How do you plan a party for someone you’ve never met? It’s stressful enough planning one for someone you know very well—even though you already know what foods to cook, what music to play, and who to invite. But planning a party for a complete stranger—or a whole group of them—with no inkling of their interests? That’s downright terrifying. Nevertheless, it’s what I’ve spent the past couple months doing. Our library’s calendar of events for spring 2013 was due last Friday (for publicity and calendar-printing purposes), a full four months before the first program will be hosted at our new Gum Springs (VA) library location. I have, with assistance and advice from coworkers who have been in my situation, planned an entire season’s worth of programs for teens that I’ve only met briefly at school visits and Back-to-School nights. This is how I did it:
It was important for me to establish a calendar that set a standard, but left plenty of room to grow. I was inclined to host dozens of programs during the first few months in order to show the community everything we were capable of doing, but heeded the advice from the director who advised me to leave enough room in the schedule to add, but never to take away, programs. Adding programs as we get to know the community’s interests is a step forward; cancelling a program because of overbooking or realizing there’s no interest in it is a step backwards. While we may not have as many programs planned as other libraries, we have plenty of wiggle room in the schedule as well as preapproval for last-minute additions, if need be.
Although I was trying to keep the overall number of programs relatively low, there were just too many programming opportunities in March that I couldn’t pass up. So that month, we’ll be celebrating Teen Tech Week with a weeklong QR code scavenger hunt, and we’ll be hosting a mathematician who will talk about the role of women in mathematics to celebrate Women’s History Month.
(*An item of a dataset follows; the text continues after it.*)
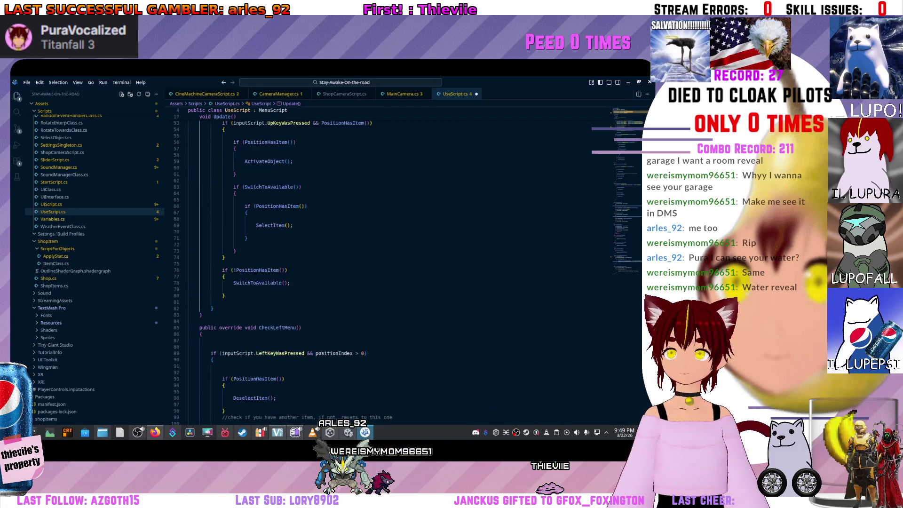
mouse_move(282, 404)
left_mouse_down()
mouse_move(202, 113)
mouse_move(189, 227)
left_mouse_up()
These nationally-celebrated themes allow librarians to be creative with programming and show patrons that libraries are for more than just books, which our patrons—many of whom are first-time library users—might not know.
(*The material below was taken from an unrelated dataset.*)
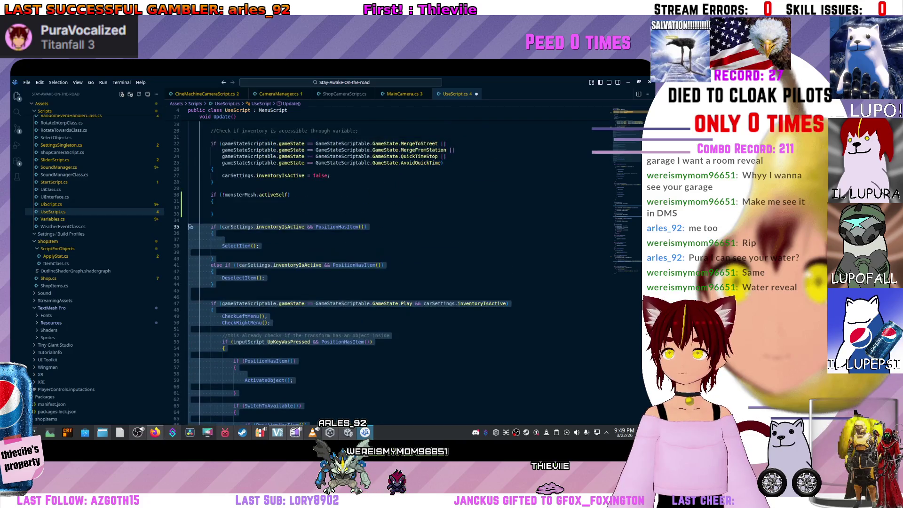
key("alt+Up")
key("alt+Up")
key("alt+Up")
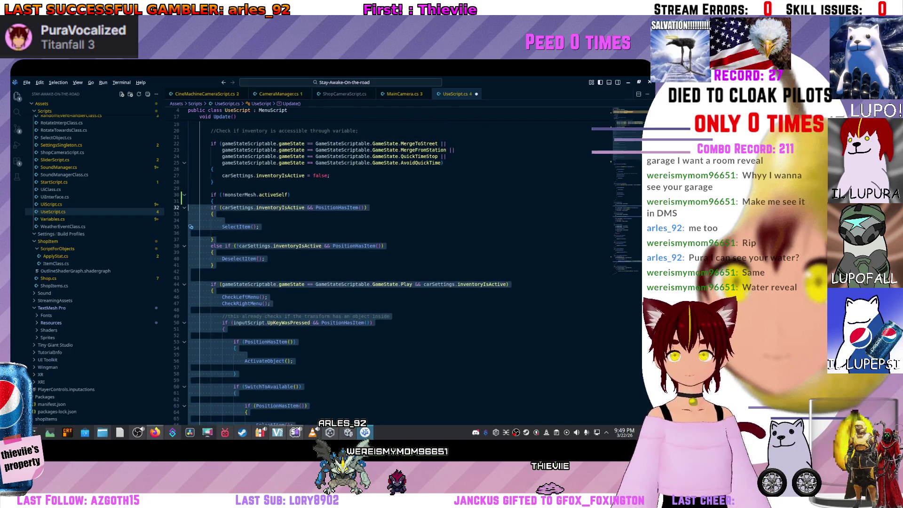
key("Tab")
With two full-time teen services librarians and two full-time assistants, we have plenty of time and talent to host “stock” programs, including a book club and teen advisory board. There’s no need to reinvent the wheel with these tried-and-true programs, just some tweaking to make them applicable to our patrons. Other branches host monthly anime and graphic novel clubs, Picturing America art clubs, and writing clubs. We’ve left our schedule open so we can offer these types of programs if our teens express interest in them (we hope they will!).
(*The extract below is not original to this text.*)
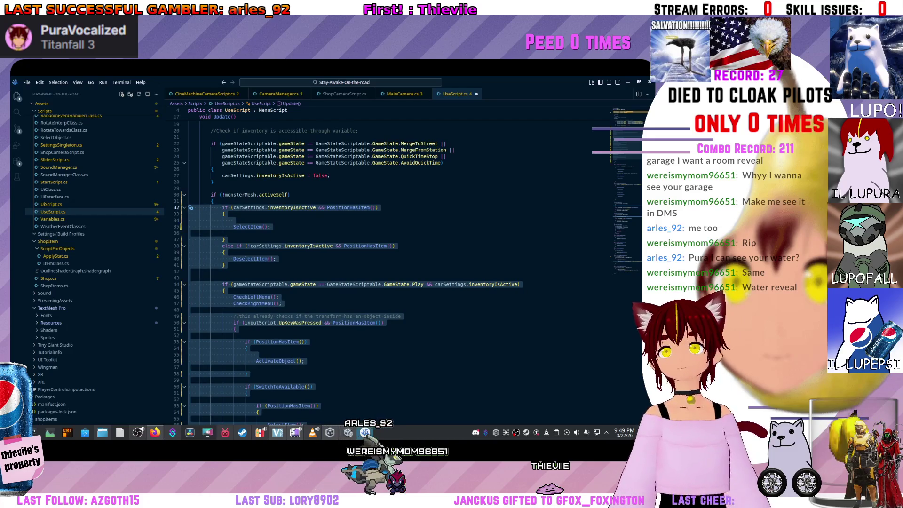
left_click(191, 208)
key("ctrl+s")
scroll(201, 146, "down", 15)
Taking into account holidays and special celebrations, but not wanting to stretch the staff thin, I scheduled a Saturday afternoon to make Mother’s Day cards and a Monopoly tournament during spring break. Setting up a craft or game and occasionally checking in to see how they’re going is all that’s required, though a librarian should be present during these activities. We can help make cards or even be the Monopoly banker! These opportunities are perfect for building relationships with teens, and we should take advantage every chance we get.
The library hosts annual county-wide programs for teens, including a summer reading program, an AnimeCon, and a film competition. When the Gum Springs library opens in February 2013 we’ll be in the middle of accepting entries for our third annual “It’s All Write” short story contest. The deadline to enter is early March, so beginning in January, we’ll have to publicize it as much as possible during outreach events at our local schools, as well as on our social media pages.
Planning programs is difficult enough, but now we need to tell people about them before we open, in just three months. Our talking points just went from informing teens of our existence to informing them of the specific programs and events we have planned. We’re now passing out program flyers printed with program names, dates, and times. We’ll use what we have scheduled as a jumping-off point, and make additions and adjustments as we get to know our patrons interests, likes, dislikes, and desires.